Friday, March 04, 2011

Politics of freebies promises a bleak future

The stench of corruption spreads quickly from Delhi. With the news that Tamilnadu chief minister’s daughter, Kanimozhi, is soon to be charged by the CBI, the money trail in Raja’s 2G scam seems to be established. The noose is tightening and DMK’s PR machine is working overtime to spread ‘sincere lies’ before the state election on April 13. Each of the major parties--the DMK and the AIDMK--commands the loyalty of about a third of the voters. The Congress, DMK’s junior partner, controls 12% to 15% of the vote and Vijaykanth, AIDMK’s partner, holds around 9%. The AIDMK has the anti-incumbency advantage but it will be a close contest. What should concern us, however, is another form of corruption raging under the bright Tamil sun that challenges our political morality.

The DMK believes it won the last election because it promised free television sets. To promise is one thing but the DMK government actually gave away millions of TVs! The sets were paid for from the state treasury--not party funds. In the coming election, voters are being promised fans, mixies, laptop computers, and 4 gm of gold for a poor bride’s mangalsutra. Tax payers in Tamilnadu are outraged but Kanimozhi asks, ‘what is wrong in giving people what they need?’ People wonder, however, if free TVs have a link to DMK owning a Tamil TV channel. Some greedily ask, will the next politician offer Rs one lakh cash?

It is not that Tamils don’t value integrity. They just don’t expect it from their politicians. They cynically believe that politics is the art of the sincere lie and cite the example of Dhritarashtra in the Mahabharata, who flourished through hypocrisy and nepotism. Chennai is not so different from Hastinapur and Tamil voters would prefer to be bribed openly. Populist give-aways have always been a great temptation. Roman politicians devised a plan in 140 B.C. to win votes of the poor by giving away cheap food and entertainment—they called it ‘bread and circuses’. Punjab’s politicians gave away free power and water to farmers, which destroyed the state’s finances and also the soil (as farmers over-pumped water). Hence, Haryana has supplanted Punjab as the nation’s leader in per capita income.

The idea of free TVs and mixies is morally troubling. The election commissioner has pleaded helplessness, saying that freebies only contravene the law when they are distributed before an election. Most of us do accept state spending on public goods. Roads, parks, and schools are examples of public goods as they are open to everyone. However, spending public money on private goods (such as TVs) seems offensive. It is legitimate for the state to equip schools and public libraries with computers but not to give free laptops to a section of the people. It is just as wrong to erect statues to oneself with public funds. But the Supreme Court has ruled otherwise. It has recently absolved Mayawati, arguing that the people of U.P. had elected her and can remove her at the next election if they object to her statues. There is a fine but important line between public and private goods.

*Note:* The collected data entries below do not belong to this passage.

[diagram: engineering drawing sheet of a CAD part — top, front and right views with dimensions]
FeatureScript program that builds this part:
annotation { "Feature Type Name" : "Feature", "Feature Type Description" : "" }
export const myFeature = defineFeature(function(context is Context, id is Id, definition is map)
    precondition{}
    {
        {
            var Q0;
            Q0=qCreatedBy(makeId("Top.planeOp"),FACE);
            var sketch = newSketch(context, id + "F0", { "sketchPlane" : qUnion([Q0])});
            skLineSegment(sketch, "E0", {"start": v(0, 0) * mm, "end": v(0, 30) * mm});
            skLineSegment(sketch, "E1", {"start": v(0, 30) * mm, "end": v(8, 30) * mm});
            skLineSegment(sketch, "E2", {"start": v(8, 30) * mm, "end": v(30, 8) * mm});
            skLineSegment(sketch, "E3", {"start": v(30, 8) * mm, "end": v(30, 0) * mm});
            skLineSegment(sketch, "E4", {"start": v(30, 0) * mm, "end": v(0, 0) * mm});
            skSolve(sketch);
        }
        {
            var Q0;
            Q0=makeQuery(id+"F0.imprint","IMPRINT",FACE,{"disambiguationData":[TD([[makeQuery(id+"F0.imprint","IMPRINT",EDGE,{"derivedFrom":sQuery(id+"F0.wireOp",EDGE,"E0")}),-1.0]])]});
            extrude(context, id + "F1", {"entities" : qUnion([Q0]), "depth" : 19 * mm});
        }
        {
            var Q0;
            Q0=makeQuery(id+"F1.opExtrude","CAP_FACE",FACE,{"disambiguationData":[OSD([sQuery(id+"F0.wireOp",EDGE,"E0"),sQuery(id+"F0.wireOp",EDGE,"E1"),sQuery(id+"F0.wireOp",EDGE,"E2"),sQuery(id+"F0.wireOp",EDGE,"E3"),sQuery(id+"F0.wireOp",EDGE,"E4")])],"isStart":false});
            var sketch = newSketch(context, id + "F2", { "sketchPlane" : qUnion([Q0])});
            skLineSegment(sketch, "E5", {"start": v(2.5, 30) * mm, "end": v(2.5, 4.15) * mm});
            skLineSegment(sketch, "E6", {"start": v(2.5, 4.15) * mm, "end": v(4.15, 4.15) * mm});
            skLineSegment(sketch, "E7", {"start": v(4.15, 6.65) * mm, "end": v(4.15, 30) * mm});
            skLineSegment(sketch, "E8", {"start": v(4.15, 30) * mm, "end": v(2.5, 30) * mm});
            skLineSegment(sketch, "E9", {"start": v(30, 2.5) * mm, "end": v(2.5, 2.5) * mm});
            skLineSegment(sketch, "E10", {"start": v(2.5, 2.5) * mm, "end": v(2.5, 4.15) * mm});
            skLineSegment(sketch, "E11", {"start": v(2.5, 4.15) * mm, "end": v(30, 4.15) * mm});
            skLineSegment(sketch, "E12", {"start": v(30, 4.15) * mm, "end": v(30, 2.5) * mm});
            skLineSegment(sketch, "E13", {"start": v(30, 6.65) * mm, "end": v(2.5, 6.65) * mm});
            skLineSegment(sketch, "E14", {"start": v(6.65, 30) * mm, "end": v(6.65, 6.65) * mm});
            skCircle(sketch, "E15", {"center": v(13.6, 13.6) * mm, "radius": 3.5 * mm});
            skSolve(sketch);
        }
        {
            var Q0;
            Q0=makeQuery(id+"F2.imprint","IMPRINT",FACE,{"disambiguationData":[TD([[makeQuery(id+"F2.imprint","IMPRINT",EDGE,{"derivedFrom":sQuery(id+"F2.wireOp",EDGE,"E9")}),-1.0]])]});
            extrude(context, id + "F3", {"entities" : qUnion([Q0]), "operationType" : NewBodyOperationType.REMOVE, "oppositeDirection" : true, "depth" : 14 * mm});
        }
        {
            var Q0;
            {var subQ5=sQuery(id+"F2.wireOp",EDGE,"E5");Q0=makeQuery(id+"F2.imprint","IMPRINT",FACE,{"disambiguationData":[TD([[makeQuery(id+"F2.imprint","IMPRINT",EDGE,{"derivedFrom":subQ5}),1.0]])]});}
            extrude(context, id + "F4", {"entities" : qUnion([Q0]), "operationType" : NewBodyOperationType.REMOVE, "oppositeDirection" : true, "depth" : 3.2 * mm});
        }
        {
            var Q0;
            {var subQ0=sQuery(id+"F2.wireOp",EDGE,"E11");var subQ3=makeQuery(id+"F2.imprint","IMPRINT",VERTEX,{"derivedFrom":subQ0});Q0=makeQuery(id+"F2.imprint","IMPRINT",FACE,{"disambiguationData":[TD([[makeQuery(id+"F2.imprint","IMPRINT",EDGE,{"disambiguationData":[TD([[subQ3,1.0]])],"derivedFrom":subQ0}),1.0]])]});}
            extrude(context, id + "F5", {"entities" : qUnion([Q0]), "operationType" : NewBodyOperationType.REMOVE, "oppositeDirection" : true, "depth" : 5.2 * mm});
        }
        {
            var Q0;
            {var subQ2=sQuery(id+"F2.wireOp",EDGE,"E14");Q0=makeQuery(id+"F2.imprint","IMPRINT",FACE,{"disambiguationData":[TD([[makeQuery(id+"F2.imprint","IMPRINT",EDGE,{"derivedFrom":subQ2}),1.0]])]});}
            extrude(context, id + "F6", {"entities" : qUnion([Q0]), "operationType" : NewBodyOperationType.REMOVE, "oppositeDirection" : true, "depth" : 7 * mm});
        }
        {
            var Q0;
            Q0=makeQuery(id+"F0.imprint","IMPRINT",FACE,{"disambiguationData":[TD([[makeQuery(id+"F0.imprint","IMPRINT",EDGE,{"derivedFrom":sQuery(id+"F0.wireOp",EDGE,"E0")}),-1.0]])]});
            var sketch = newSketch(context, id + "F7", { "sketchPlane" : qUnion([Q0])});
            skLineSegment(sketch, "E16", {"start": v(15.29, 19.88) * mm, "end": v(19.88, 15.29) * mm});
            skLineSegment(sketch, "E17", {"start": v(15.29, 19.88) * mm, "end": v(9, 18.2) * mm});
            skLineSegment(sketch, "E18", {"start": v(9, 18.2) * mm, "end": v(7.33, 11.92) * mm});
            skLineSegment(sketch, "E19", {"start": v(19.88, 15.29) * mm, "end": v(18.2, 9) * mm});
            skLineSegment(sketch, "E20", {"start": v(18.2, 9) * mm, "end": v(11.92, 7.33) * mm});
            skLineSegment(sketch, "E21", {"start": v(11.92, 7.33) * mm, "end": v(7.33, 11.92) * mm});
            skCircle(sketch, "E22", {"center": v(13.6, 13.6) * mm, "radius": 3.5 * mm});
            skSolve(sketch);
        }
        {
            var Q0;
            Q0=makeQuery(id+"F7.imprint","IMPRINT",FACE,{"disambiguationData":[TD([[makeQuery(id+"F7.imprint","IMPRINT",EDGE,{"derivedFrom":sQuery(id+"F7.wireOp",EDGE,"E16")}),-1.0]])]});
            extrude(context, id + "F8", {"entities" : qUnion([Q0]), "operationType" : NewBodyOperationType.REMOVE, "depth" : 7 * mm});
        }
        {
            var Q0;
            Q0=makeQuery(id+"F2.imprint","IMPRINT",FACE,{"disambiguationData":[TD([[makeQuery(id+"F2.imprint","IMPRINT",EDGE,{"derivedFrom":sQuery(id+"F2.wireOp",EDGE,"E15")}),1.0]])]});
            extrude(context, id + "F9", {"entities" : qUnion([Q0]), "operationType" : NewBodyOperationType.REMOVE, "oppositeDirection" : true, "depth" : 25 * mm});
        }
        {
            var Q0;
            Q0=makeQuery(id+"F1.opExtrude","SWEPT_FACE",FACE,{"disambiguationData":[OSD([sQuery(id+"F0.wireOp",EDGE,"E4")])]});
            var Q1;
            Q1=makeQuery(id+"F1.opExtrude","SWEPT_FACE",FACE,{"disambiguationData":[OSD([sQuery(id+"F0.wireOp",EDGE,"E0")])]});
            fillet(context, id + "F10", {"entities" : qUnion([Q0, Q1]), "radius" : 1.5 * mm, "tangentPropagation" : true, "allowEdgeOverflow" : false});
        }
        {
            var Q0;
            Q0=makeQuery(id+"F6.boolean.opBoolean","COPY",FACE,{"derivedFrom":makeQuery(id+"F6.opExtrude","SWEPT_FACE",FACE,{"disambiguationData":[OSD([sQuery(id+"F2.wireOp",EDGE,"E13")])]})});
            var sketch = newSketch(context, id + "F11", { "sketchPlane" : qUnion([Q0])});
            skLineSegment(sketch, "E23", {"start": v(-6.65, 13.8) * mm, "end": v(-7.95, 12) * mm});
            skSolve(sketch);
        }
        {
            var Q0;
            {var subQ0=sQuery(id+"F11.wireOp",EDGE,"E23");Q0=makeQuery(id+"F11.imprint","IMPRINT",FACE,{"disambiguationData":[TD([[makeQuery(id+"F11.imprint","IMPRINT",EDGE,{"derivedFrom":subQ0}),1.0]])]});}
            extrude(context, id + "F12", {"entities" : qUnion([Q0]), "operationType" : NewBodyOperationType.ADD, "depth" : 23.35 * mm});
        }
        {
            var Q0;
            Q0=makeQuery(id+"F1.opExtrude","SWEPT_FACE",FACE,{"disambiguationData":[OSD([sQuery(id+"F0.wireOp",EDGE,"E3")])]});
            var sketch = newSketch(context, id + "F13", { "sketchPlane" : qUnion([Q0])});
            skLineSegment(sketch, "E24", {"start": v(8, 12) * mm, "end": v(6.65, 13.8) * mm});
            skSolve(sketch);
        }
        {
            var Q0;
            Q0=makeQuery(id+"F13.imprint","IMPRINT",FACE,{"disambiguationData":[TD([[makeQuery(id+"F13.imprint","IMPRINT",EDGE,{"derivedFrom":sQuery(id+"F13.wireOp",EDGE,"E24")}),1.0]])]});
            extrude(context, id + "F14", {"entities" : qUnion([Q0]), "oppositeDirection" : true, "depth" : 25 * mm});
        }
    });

Nothing quite explains Indian politics as the fact that we embraced democracy before capitalism. The rest of the world did it the other way around. India became a full fledged democracy in 1950 with universal suffrage and extensive human rights, but it was not until 1991 that it opened up to the accountability of market forces. This curious historic inversion means that we learned about rights before we learned about duties. In the market place, one has to produce before one consumes and earn a salary before one can buy a TV. In the same way, an election is supposed to enforce accountability in competitive politics. A voter should vote on the basis of performance. Instead, the Tamil voter is going to vote for a free mixie. Because democracy came before capitalism, Indian politicians have a tendency to distribute the pie before it is baked.

It is ironic that Tamilnad should be the setting for this corrupt practice. The state has high literacy and a reputation for being one of India’s best governed and most prosperous. It has had a succession of good administrations no matter which party was in power. Food rations actually reach PDS shops and NREGA wages are actually paid to the deserving! With prosperity, Tamils have outsourced menial work and are now learning Hindi in order to speak to their Bihari servants. But political morality evolves through experience.

Free TVs mean less money for investing in the future--in roads, ports, and schools. Eventually Tamilnad will pay a price—for without investment, growth will slow down. Ask the voters of Punjab. One day, the Tamil voter will also understand the trade-off—free TVs mean that their children will have a poorer future.